A broadcast-TV network backed FCC approval of Dish Network’s requests for transfers of control and related mobile satellite service waivers. That would have important “implications for our national spectrum policy generally,” Ion Media said in a filing (http://xrl.us/bmwqgx). Approval would allow Dish to repurpose underused spectrum, said the broadcaster: It has “no current spectrum dealings with, or any direct or indirect business interests in, any of the parties to this proceeding."

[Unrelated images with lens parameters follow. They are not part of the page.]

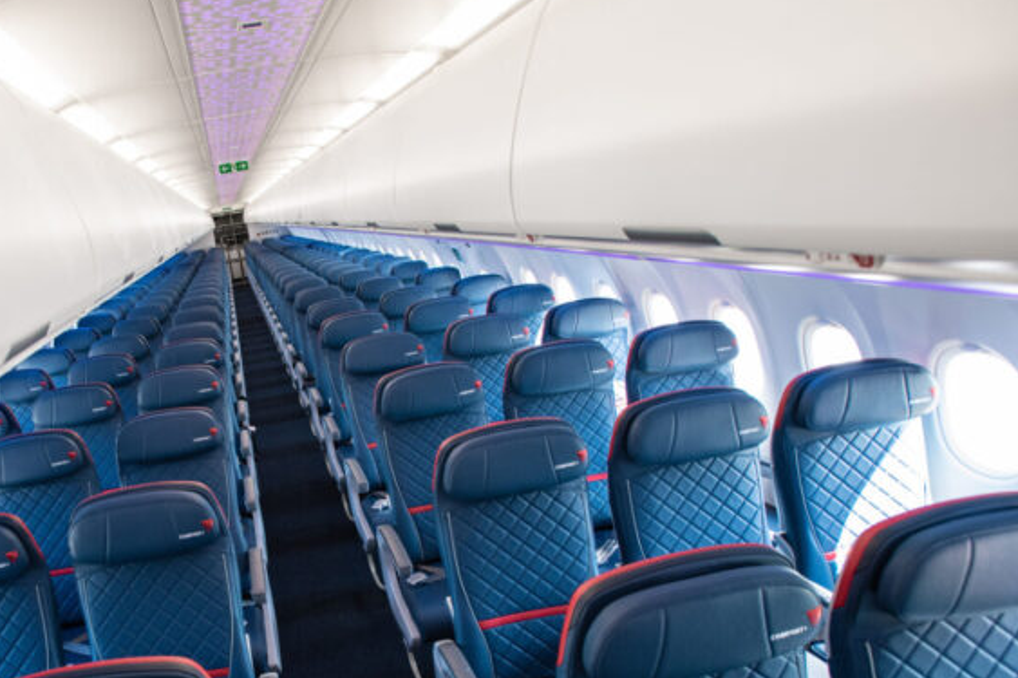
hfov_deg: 66.7
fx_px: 735
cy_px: 492
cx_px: 306
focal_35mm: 26
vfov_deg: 48.0
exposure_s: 1/60
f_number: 5
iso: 1000
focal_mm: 17
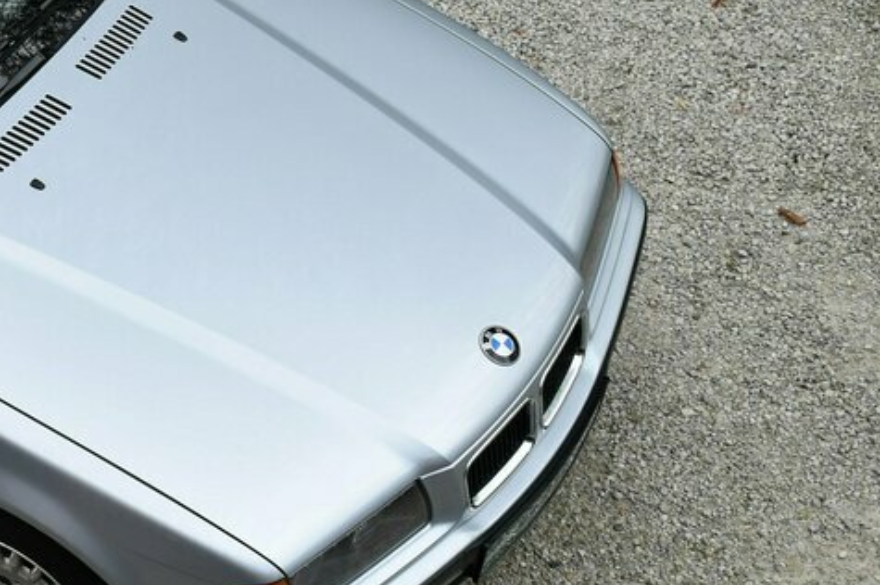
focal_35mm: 91
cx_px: -207
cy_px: 148
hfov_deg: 20.7
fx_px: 2223
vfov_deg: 14.9
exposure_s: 1/250
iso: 200
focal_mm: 24
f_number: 5.6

Introduction of new 4G wireless devices will fuel demand for IP-based video solutions in and outside of the home, as well as for faster in-home broadband connections, UBS analyst John Hodulik wrote in a note to investors on UBS’s thesis on the cable sector. That bodes well for cable operators, he said. “We believe high-quality, professionally produced video” will be the so-called killer app on those new devices, he said. “As the LTE devices proliferate, a greater mix of content will be watched on alternative devices (in and out of the home) and cable’s advantage will become increasingly apparent,” he said.